Les hommes peuls nomades portent une tunique, le bolare, de couleur brune qui arrive à mi-mollet, un bâton, un chapeau de paille conique, un tablier de cuir, des boucles d’oreille. Ils ont la tête enturbannée, comparable au taguelmoust des Touaregs, et portent un pantalon bouffant. Le chapeau conique (typiquement peul) est porté, et souvent y est accrochée une plume d’autruche. Les talismans ou gris-gris, sont portés pour se protéger des djinns. Les femmes portent le pagne, bleu indigo, et le boubou de couleur très foncée, parfois noire.

Les Peuls sédentaires adoptent parfois le style des ethnies avec lesquelles ils cohabitent. Chez les hommes le chapeau conique est porté, ou bien aussi un bonnet souvent de couleur blanche, le couffouné, parfois rond ou carré. Ils portent une courte tunique, par-dessus laquelle ils mettent un grand boubou, souvent de couleur blanche, bleu foncé, le doloké. Les femmes portent le pagne, et le boubou, et attachent sur leurs têtes un morceau de tissu qui est la version féminine du turban, moussor.

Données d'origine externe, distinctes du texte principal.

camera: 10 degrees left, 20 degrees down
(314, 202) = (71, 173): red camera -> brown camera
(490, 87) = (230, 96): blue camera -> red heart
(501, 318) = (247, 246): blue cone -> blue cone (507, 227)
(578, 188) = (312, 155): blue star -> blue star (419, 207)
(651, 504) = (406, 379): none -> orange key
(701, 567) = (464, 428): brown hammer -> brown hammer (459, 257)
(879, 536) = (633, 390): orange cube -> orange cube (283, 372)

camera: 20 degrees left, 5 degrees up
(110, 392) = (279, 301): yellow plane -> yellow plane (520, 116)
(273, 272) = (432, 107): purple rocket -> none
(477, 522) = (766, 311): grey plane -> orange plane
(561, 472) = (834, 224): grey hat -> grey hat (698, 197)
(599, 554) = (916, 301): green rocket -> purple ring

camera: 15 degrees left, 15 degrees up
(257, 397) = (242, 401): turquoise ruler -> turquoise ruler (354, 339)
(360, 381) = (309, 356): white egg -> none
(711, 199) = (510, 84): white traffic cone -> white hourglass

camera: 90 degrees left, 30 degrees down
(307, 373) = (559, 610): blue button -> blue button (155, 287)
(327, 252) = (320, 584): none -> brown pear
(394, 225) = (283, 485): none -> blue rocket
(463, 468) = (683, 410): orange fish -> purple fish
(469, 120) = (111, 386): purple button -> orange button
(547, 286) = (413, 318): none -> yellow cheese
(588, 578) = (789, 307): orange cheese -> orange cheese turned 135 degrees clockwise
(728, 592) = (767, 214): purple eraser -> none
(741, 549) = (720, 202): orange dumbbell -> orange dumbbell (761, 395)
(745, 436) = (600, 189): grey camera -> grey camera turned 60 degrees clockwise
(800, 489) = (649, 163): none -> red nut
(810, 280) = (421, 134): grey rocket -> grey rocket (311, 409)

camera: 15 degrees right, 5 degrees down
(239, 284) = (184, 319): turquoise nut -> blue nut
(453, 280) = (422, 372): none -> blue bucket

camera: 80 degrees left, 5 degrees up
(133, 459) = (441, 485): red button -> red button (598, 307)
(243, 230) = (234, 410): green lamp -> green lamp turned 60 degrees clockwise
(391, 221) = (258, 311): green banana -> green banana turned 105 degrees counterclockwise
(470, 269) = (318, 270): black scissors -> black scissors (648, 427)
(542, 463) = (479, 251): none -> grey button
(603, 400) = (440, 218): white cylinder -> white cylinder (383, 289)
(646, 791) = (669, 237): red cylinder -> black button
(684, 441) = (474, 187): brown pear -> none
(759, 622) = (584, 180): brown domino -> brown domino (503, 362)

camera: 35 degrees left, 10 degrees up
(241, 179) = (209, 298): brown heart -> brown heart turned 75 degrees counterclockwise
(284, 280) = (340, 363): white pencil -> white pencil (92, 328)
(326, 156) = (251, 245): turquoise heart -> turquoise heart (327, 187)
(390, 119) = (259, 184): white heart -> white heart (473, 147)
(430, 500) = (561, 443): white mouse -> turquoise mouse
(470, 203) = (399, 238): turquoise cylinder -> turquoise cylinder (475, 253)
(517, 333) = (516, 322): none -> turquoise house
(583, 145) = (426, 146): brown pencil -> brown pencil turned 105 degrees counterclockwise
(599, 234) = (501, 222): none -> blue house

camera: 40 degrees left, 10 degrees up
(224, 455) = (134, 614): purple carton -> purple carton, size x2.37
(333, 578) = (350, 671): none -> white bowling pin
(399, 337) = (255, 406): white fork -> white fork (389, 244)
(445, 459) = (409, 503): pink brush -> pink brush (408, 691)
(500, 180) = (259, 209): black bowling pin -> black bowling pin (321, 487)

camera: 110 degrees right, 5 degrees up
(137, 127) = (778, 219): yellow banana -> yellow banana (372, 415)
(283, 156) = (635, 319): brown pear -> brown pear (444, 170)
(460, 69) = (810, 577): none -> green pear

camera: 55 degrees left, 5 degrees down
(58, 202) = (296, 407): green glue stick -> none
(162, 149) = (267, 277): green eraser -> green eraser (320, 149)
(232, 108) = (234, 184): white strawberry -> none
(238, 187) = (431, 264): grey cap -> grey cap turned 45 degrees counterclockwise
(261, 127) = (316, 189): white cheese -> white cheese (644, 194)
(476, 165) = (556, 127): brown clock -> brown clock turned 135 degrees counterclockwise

Les femmes peules pratiquent le tatouage des lèvres et des gencives à l’indigo, des paumes de la main et des pieds. Elles percent leurs oreilles et y insèrent des anneaux d’or, ou des boucles d’oreille d’or imposantes et torsadées. Elles mettent un petit anneau en or ou en argent aux narines. Les jeunes filles ont à leurs poignets et à leurs chevilles, plusieurs anneaux d’argent ou de cuivre symbolisant leur richesse.

Les Peuls sont un peuple à cheveux longs, lisses à ondulés permettant un type de coiffure particulier où les cheveux sont ramenés sur le sommet du crâne, formant une coiffure en « gourde » célèbre chez les Wodaabe et les Bororos. Les femmes bororos ramènent en chignon leurs cheveux à l’avant, le reste des cheveux est sectionné en plusieurs parties qu’elles tressent, et qui retombent sur les côtés de la figure et à l’arrière de la tête. Les métissages ont multiplié les styles de coiffures. Celles-ci sont nombreuses, en forme de losange, triangle, et plusieurs noms leur sont donnés. Malgré la diversité des coiffures chez les femmes peules, le plus souvent les hommes et les femmes sont coiffés de la même façon.

Un tengada, chapeau traditionnel peul de forme conique.

Certains hommes (sédentaires ou nomades) laissent leurs cheveux longs, puis se rasent le crâne vers l’âge de 50 ans. Chez les femmes, l’art de la coiffure est très développé. Pour la coiffure elles se servent de pièces de monnaie, de cauris, de beurre de karité, de perles. Les femmes portent des Saris comme les femmes Touaregs au Sahel, des robes multicolores à volants, des pagnes et des blouses indigo clair au Burkina Faso. Chaque groupe possède ses propres couleurs à base d’indigo plus ou moins clair, ses propres liserés, le graphisme est souvent à base de frises, de triangles, de losanges colorés. Les femmes sédentaires réalisent des coiffures en cimier. Les Peuls rasent parfois leurs cheveux suivant la mode arabe de piété, les femmes portent deux ou trois nattes simples avec un voile fin à l’arrière de la tête, simple ou richement décoré. Le « cheveu » est très investi chez les Peuls, et si leur nature le permet, la femme préfère les porter aussi longs que possible. Cependant, la coiffure féminine sera toujours « nattée », richement décorée ou semi-couverte en public.